— begin —

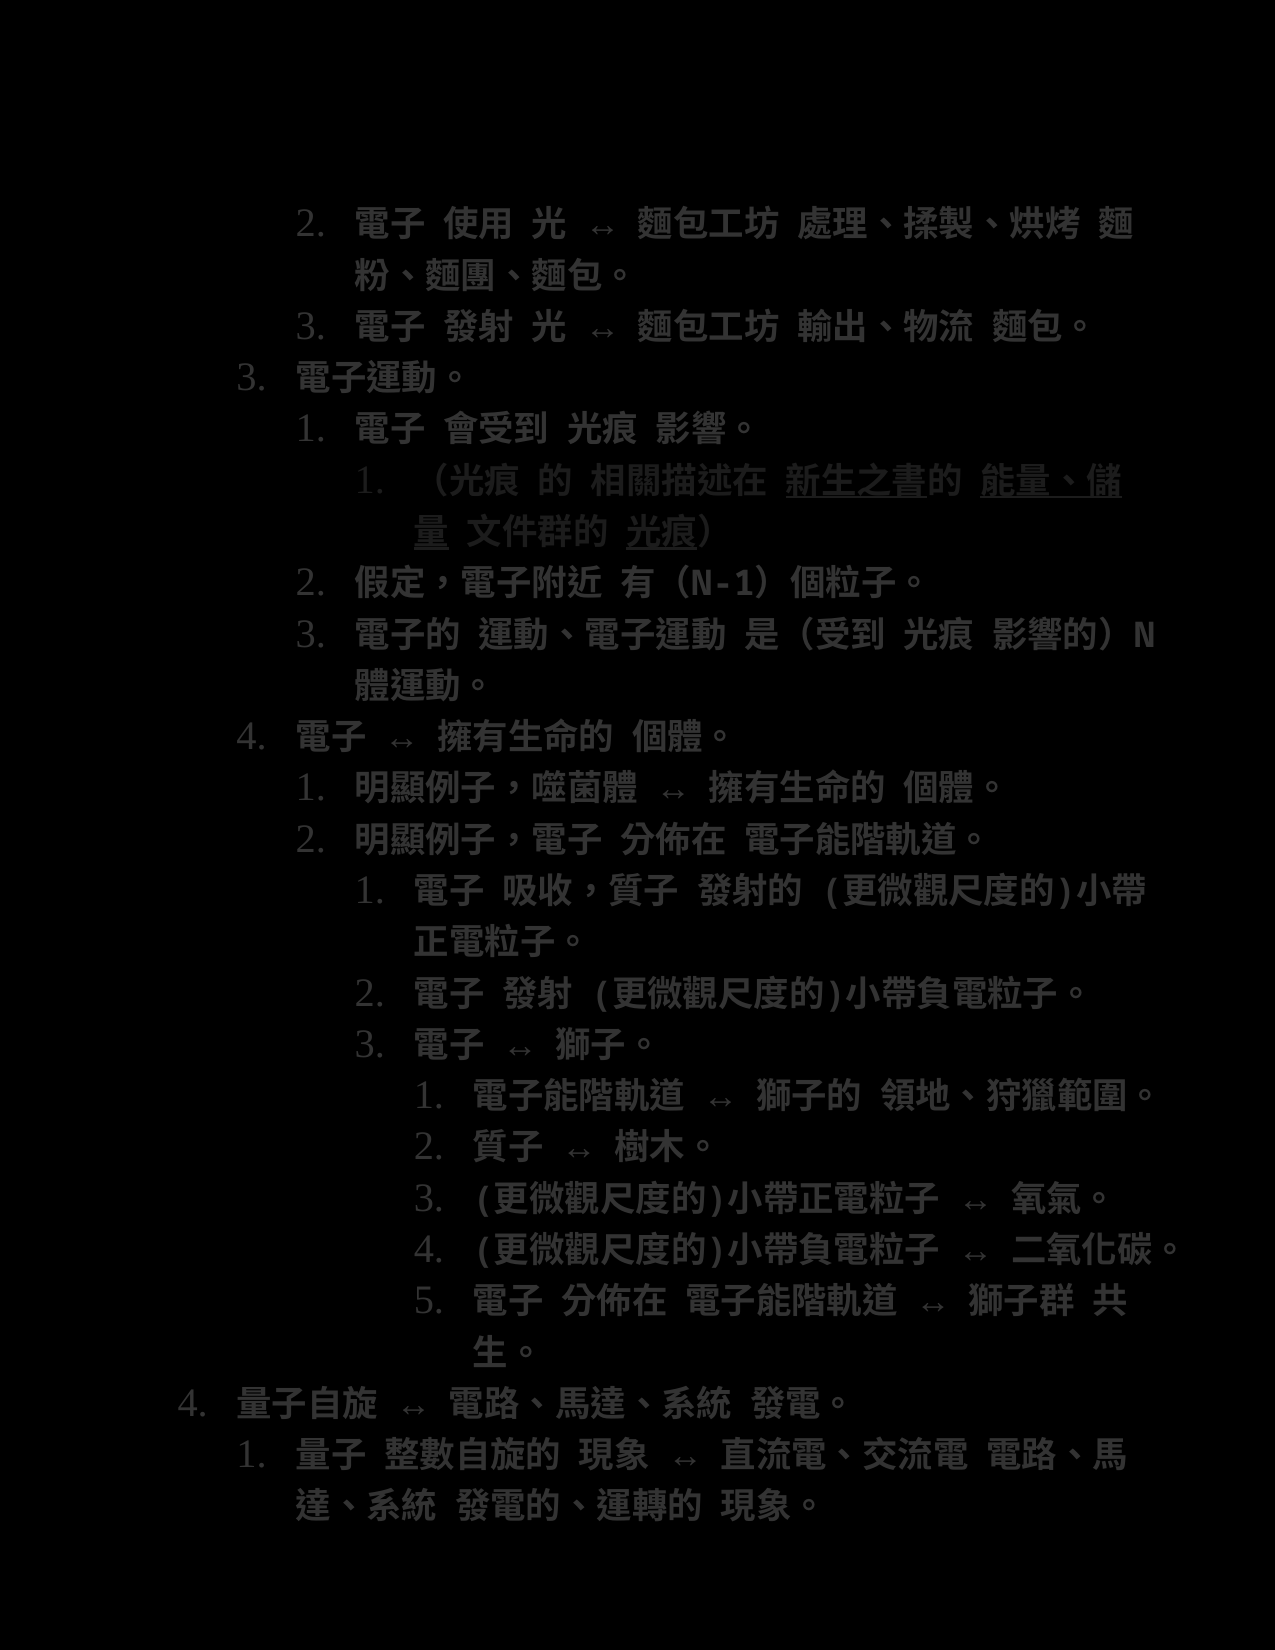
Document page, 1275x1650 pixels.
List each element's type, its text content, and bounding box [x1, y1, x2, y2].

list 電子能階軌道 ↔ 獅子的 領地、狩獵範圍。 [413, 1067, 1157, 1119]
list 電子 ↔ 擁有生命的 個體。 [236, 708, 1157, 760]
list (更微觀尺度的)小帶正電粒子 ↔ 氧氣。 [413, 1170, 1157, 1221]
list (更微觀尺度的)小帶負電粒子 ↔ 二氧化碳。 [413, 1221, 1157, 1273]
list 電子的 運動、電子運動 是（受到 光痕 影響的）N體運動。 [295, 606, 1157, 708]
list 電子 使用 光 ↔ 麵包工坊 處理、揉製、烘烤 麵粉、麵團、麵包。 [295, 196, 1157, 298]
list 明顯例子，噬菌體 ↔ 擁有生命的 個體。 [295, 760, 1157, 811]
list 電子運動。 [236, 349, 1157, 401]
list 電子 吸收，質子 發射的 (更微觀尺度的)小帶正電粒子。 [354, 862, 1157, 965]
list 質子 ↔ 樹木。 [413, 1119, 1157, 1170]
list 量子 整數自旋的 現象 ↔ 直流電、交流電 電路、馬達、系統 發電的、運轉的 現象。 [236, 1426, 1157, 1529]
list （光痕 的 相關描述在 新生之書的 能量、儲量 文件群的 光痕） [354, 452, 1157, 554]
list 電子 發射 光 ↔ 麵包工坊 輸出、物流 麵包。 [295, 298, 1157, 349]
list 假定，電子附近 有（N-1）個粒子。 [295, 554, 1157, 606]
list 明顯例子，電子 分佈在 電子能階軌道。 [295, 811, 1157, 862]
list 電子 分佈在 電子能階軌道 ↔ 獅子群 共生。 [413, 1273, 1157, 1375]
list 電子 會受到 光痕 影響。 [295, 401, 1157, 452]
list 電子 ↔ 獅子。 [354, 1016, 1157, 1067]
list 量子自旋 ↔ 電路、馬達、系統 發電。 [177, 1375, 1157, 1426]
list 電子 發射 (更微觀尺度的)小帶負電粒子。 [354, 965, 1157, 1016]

— end —

**Task**
List each line above that contains the string "小帶負電粒子".

**Written answer**
list (更微觀尺度的)小帶負電粒子 ↔ 二氧化碳。 [413, 1221, 1157, 1273]
list 電子 發射 (更微觀尺度的)小帶負電粒子。 [354, 965, 1157, 1016]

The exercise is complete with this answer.